Melbourne Business School (MBS) used a combination of on-premise information systems that expanded over time, with many applications tied together. Any change could potentially impact some other part of the system, so extensive testing was required every time. However, those systems weren't meeting student and staff expectations.
The company then decided to switch to a cloud-first approach that could save money, improve system security, drive a data-driven culture, as well as empower experiences for education and innovation.
MBS CIO Darren Morris explains: “We're not just picking up and putting stuff into the cloud we're saying, ‘Well, what's difficult about the way we work today?' and when we move to the cloud, “What can we improve on so that we don't have those same challenges in the future?"
That's why long term sustainability is so important to the company. MBS took what it calls the ‘move and improve' approach, which started three years ago with the introduction of file storage, SharePoint, and Dynamics.
MBS is deploying Microsoft 365, including Office 365 and enhanced security. Dynamics 365 will look after user experiences and the student lifecycle.
Microsoft Azure is supporting MBS' approach.
“We are using the reporting features, particularly around Azure Identity Protection,” says infrastructure manager Pete Russell.
“Security is another of our driving factors for the shift to cloud firstly to protect clients but also reputation with data breaches being brought to media attention. Our aim is to prevent and detect compromised accounts as early as possible. Microsoft's tools available under Office 365 under A5 provides this capability.

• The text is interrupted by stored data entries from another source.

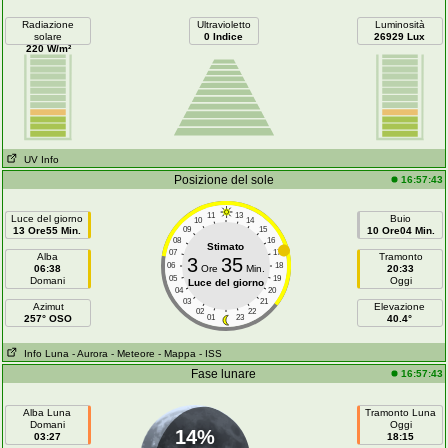
Radiazione
Ultravioletto
Luminosità
solare
0 Indice
26929 Lux
220 W/m²
UV Info
Posizione del sole
16:57:43
11
13
Luce del giorno
Buio
10
14
13 Ore55 Min.
09
15
10 Ore04 Min.
08
16
Stimato
07
17
Alba
Tramonto
3
35
06
18
06:38
Ore
Min.
20:33
05
19
Domani
Oggi
Luce del giorno
04
20
03
21
Azimut
Elevazione
02
22
257° OSO
01
23
40.4°
Info Luna
- Aurora
- Meteore
- Mappa
- ISS
Fase lunare
16:57:43
Alba Luna
Tramonto Luna
Domani
Oggi
14%
03:27
18:15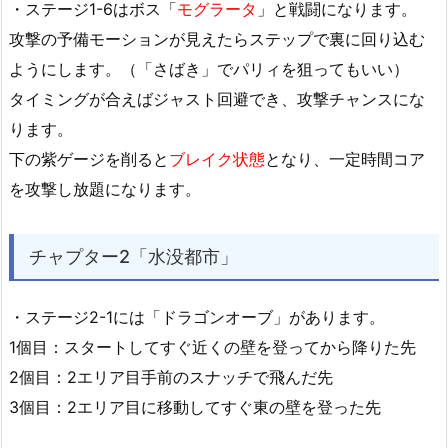
・ステージ1-6はボス「
モグラータ
」と戦闘になります。
攻撃の予備モーションが見えたらステップで裏に回り込む
ようにします。（「さばき」でパリィを狙ってもいい）
タイミングが合えばジャスト回避でき、攻撃チャンスにな
ります。
下の紫ゲージを削ると
ブレイク状態
となり、一定時間コア
を攻撃し放題になります。
チャプター2「水没都市」
・ステージ2-1には「ドラゴンオーブ」があります。
1個目：スタートしてすぐ近くの壁を登ってから降りた先
2個目：2エリア目手前のスナッチで飛んだ先
3個目：2エリア目に移動してすぐ東の壁を登った先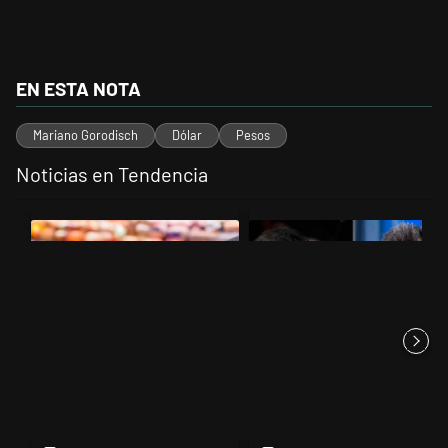
EN ESTA NOTA
Mariano Gorodisch
Dólar
Pesos
Noticias en Tendencia
Este listado muestra los artículos con más comentarios en los últimos 
Un artículo de tendencia con el título "Inflación: economistas advie
Un artículo de tendencia con el 
Inflación: economistas
Los gobernadores marcan
advierten que el 2% mensual
límites a Milei y Massa
se c...
reapare...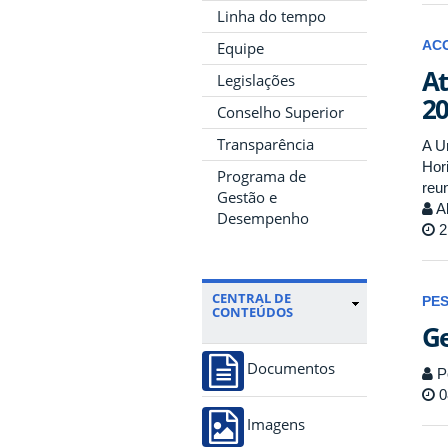
Linha do tempo
AC
Equipe
At
Legislações
20
Conselho Superior
Transparência
A U
Hor
Programa de
reun
Gestão e
Al
Desempenho
2
CENTRAL DE
PES
CONTEÚDOS
Ge
Documentos
P
0
Imagens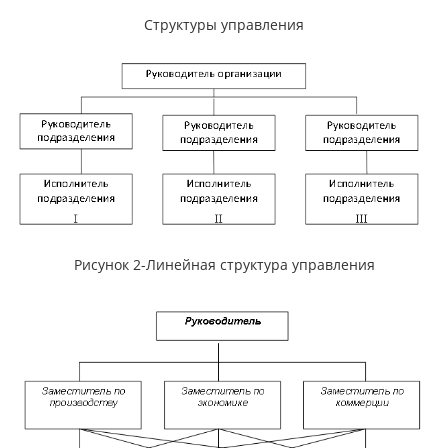
Структуры управления
Рисунок 2-Линейная структура управления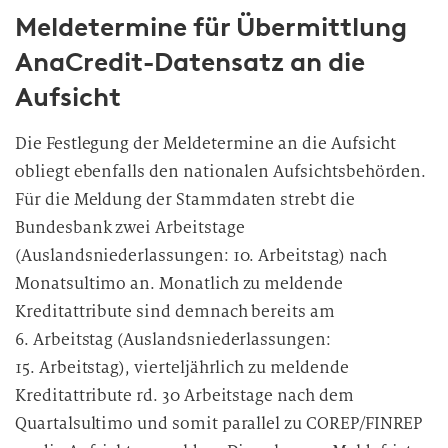
Meldetermine für Übermittlung
AnaCredit-Datensatz an die
Aufsicht
Die Festlegung der Meldetermine an die Aufsicht
obliegt ebenfalls den nationalen Aufsichtsbehörden.
Für die Meldung der Stammdaten strebt die
Bundesbank zwei Arbeitstage
(Auslandsniederlassungen: 10. Arbeitstag) nach
Monatsultimo an. Monatlich zu meldende
Kreditattribute sind demnach bereits am
6. Arbeitstag (Auslandsniederlassungen:
15. Arbeitstag), vierteljährlich zu meldende
Kreditattribute rd. 30 Arbeitstage nach dem
Quartalsultimo und somit parallel zu COREP/FINREP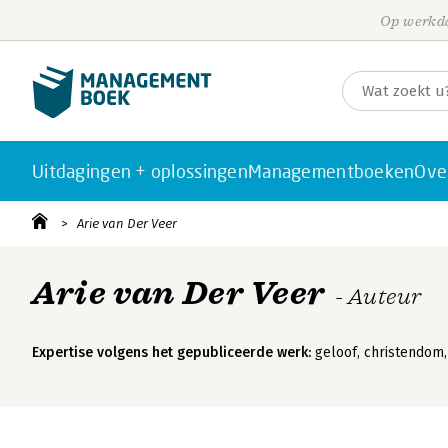
Op werkda
Uitdagingen + oplossingen
Managementboeken
Ove
Arie van Der Veer
Arie van Der Veer
- Auteur
Expertise volgens het gepubliceerde werk:
geloof, christendom,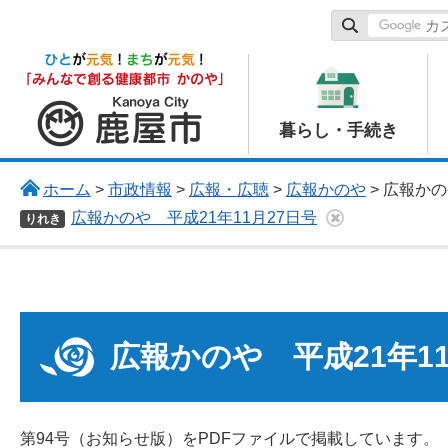
鹿屋市
暮らし・手続き
ホーム
>
市政情報
>
広報・広聴
>
広報かのや
> 広報か
広報かのや 平成21年11月27日号
りれき
広報かのや 平成21年11
第94号（お知らせ版）をPDFファイルで掲載しています。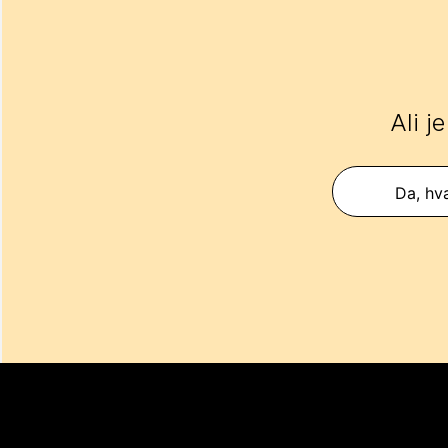
Ali j
Da, hva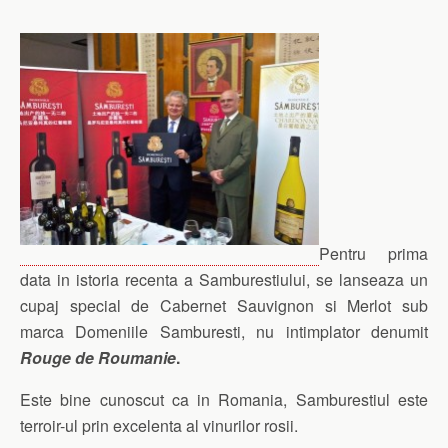
Pentru prima
data in istoria recenta a Samburestiului, se lanseaza un
cupaj special de Cabernet Sauvignon si Merlot sub
marca Domeniile Samburesti, nu intimplator denumit
Rouge de Roumanie
.
Este bine cunoscut ca in Romania, Samburestiul este
terroir-ul prin excelenta al vinurilor rosii.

“We are currently moving towards MDM via Intune to build the platform to fully exploit Azure Rights Management. This is part of a coordinated strategy to protect information at all locations.
Azure will also support MBS' consolidation of four data warehouses into a single modern data estate.
“One of the core activities of the Business School is to teach – we're leaders in teaching analytics to students, and data science in big business, in Fortune 500 businesses, and we've got a global presence in that space,” explains Russell.
“There's a bit of a push by the School to become better at it ourselves. And to do that, we have to have the right tooling, and that's part of the driver for also going to the data warehouse in the cloud as well. We're also using other products like SAS and Databricks. We've got a lot of activity in that analytics space.
MBS is focused on delivering value to its business while rapidly responding to changing market conditions and user expectations.
“It would be absolute utopian for us to be 100% cloud and decommission Active Directory and all that kind of gear. But the reality of that is that we still have services that are going to depend on some on-prem systems. So, our estimate at the moment is something like – I think we have about 180 VMs, including dev and test and we're hoping to get that down around about under 10,” concludes Russell.